*作業項目 1*. WHO内部会議の音声データに関する記事によると、WHOが「世界的な緊急事態」を宣言したのは何月何日か答えよ。
*作業項目 2*. WHO内部会議の音声データに関する記事に名前が出てくる人物を、記事中の呼び方ですべて挙げよ。
*作業項目 3*. WHO内部会議の音声データに関する記事を、最後の文の後から書き継げ。

*提供テキスト*.

***

WHO職員たちがチャイナから必要な情報が得られないと不満を語る内部会議の音声データが漏洩|AP通信が報道
新型コロナウイルス(武漢ウイルス)が発生した当初、その重大な時期に世界保健機構(WHO)は必要な情報をチャイナから入手できず苦労していたことを示す内部会議の音声データをAP通信が入手し、その内容を報じた。WHOのテドロス事務局長をはじめ、同組織のトップは北京政府による新型コロナ対策を称賛しているが、それとは逆に、WHO職員たちの間では必要な情報を開示しないチャイナに対して不満を募らせていたことをこの音声データは示している。
AP通信が入手したこの音声データは、1月6日の週に開かれた複数の内部会議を録音したものである。その中で今回のウイルスが全世界に対してどのようなリスクをもたらすか評価するために必要なデータをチャイナが共有しないことに対して、WHO職員らが不満を述べている。武漢ウイルスが人から人へ感染することをチャイナがようやく認めたのは1月20日であり、WHOが「世界的な緊急事態」を宣言したのは1月30日である。
WHOの感染学者であり武漢ウイルス担当の技術指導者であるマリア・ファン・ケルコーブ氏は、リークされた内部会議の中で次のように語っている:
私たちは非常に最小限の情報しか手掛かりがない。あなたたちにとって、適切な計画を立てるには十分ではないのは明らかだ。
また、リークされた音声データの中で、チャイナ駐在のWHOトップであるゴーデン・ガレア氏は、次のように語っている:
私たちが現在置かれた状況は、その通り、彼らはCCTV(チャイナ国営テレビ)が放送する15分前にその情報を私たちに提供している。
国際社会では、今回のアウトブレークが発生した当初、チャイナが行った対応を独立調査するよう要求が高まっている。さらに、先週、トランプ大統領はWHOからの脱退を表明している。

***

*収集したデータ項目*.
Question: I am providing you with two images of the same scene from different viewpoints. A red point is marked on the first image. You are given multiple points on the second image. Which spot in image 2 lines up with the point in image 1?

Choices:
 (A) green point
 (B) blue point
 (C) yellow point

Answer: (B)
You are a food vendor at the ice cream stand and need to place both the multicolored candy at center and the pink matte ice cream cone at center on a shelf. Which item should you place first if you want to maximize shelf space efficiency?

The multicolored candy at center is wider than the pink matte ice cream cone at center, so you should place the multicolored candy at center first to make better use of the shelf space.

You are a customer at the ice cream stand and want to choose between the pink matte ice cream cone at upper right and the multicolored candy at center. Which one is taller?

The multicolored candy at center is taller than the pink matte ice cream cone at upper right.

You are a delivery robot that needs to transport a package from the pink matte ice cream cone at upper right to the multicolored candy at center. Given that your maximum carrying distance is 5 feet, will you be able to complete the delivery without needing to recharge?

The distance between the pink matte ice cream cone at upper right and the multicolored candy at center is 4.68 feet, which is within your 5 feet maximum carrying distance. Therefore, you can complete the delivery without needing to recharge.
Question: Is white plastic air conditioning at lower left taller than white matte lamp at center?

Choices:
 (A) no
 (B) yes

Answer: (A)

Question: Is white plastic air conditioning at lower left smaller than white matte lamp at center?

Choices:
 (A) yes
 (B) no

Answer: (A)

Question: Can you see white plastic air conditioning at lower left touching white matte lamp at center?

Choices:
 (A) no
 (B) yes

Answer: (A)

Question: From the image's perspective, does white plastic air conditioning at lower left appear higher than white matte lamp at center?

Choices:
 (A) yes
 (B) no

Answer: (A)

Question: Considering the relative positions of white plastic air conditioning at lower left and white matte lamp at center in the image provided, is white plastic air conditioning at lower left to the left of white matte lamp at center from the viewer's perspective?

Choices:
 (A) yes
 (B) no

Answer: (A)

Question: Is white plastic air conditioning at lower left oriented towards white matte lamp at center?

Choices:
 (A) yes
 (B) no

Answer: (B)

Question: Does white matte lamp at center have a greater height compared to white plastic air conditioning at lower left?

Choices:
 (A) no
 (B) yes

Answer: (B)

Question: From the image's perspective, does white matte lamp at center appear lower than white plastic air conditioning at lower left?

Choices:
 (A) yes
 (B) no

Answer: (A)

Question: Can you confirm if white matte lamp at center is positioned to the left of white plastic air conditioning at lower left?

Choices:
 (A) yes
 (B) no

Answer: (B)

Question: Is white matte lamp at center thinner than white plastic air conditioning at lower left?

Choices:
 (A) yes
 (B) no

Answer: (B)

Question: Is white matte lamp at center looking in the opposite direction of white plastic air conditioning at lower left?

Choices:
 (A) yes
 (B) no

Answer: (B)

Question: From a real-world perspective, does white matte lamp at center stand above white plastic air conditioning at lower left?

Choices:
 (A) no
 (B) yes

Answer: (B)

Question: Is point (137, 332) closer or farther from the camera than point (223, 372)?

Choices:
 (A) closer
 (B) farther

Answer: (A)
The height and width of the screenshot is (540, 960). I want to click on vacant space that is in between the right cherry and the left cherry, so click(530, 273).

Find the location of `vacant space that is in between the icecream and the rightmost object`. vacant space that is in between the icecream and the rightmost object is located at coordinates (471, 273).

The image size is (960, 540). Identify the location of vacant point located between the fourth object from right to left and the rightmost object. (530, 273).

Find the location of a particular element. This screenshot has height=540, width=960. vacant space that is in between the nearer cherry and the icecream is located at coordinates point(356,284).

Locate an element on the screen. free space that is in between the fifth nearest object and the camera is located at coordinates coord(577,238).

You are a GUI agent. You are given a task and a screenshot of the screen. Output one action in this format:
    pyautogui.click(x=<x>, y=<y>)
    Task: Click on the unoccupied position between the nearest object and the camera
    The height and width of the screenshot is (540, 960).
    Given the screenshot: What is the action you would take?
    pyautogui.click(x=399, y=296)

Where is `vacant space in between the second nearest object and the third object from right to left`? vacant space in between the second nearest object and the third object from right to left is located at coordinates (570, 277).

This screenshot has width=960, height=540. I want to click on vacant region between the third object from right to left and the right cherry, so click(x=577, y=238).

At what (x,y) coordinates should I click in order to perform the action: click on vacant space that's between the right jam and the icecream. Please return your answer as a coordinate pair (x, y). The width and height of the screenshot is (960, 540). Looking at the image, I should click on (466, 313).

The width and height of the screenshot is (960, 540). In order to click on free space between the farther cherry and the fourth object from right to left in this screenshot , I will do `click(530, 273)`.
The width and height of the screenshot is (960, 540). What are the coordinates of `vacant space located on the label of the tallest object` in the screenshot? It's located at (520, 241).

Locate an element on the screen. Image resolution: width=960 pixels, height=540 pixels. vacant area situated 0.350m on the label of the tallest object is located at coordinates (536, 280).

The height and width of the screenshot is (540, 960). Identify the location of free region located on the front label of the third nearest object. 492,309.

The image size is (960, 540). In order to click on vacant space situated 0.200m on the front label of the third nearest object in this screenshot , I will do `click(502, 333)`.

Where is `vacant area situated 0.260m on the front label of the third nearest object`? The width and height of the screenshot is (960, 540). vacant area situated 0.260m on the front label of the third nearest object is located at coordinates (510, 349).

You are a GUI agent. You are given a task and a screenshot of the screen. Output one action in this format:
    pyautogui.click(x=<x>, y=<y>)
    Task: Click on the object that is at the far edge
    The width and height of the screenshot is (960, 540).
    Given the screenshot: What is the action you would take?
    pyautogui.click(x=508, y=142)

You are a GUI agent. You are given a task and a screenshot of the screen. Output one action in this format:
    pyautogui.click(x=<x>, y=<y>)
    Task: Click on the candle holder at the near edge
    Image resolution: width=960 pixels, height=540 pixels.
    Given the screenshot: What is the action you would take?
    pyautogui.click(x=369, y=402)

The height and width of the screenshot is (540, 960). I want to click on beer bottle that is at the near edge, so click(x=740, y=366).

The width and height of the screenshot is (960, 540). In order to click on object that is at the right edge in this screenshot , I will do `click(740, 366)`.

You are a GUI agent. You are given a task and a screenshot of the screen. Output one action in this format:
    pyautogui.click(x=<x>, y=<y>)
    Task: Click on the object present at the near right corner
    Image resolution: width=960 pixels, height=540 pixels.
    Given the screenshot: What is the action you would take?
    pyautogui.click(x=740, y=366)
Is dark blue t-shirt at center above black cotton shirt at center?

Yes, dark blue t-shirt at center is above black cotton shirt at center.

***

*回答欄 1*. 1月30日

*回答欄 2*. テドロス事務局長、マリア・ファン・ケルコーブ氏、ゴーデン・ガレア氏、トランプ大統領

*回答欄 3*.
WHOは一貫してチャイナを称賛してきた姿勢が批判されているだけでなく、台湾が昨年12月にWHOに対して行った初期の警告を隠匿したことについても疑問の声が高まっている。テドロス事務局長は「(チャイナが)アウトブレーク対応について新たな基準を打ち立てた」と発言し、チャイナによる迅速で積極的な対応を称賛していることは広く報じられている。
チャイナにあるWHOオフィスに、今回リークされた音声データについて問い合わせを行ったところ、次の声明を発表したとAP通信は報じている:
我々の首脳部およびスタッフたちは、我々組織の規約を遵守しながら全ての加盟国に平等に情報を共有して支援するため、そして全てのレベルの政府機関と率直な会話を行うために、昼夜を問わず働いている。
しかし今年1月初旬、WHOで緊急事態対応部門を統括するマイケル・ライアン氏は、チャイナの政府当局者たちが初期に隠蔽を行っていた2002年のSARSパンデミックの再来になるのではないかと危惧していると語っていたとAP通信は報じている。AP通信が入手した音声データの中で、マイケル・ライアン氏は次のように語っている:
これは全く同じ展開だ。延々と、チャイナに何が起きているんだと更新情報を得ようと問い合わせ続ける。(SARSが発生した)チャイナ南部でも情報の透明性について問題が起こったが、WHOはどうにかあの難局は乗り切ることができた。
このようなことは(エボラが発生した)コンゴでは起きないだろうし、実際、コンゴでも他の場所でも起きていない。
我々はデータを見る必要がある。今の時点で、それは絶対的に重要なことだ。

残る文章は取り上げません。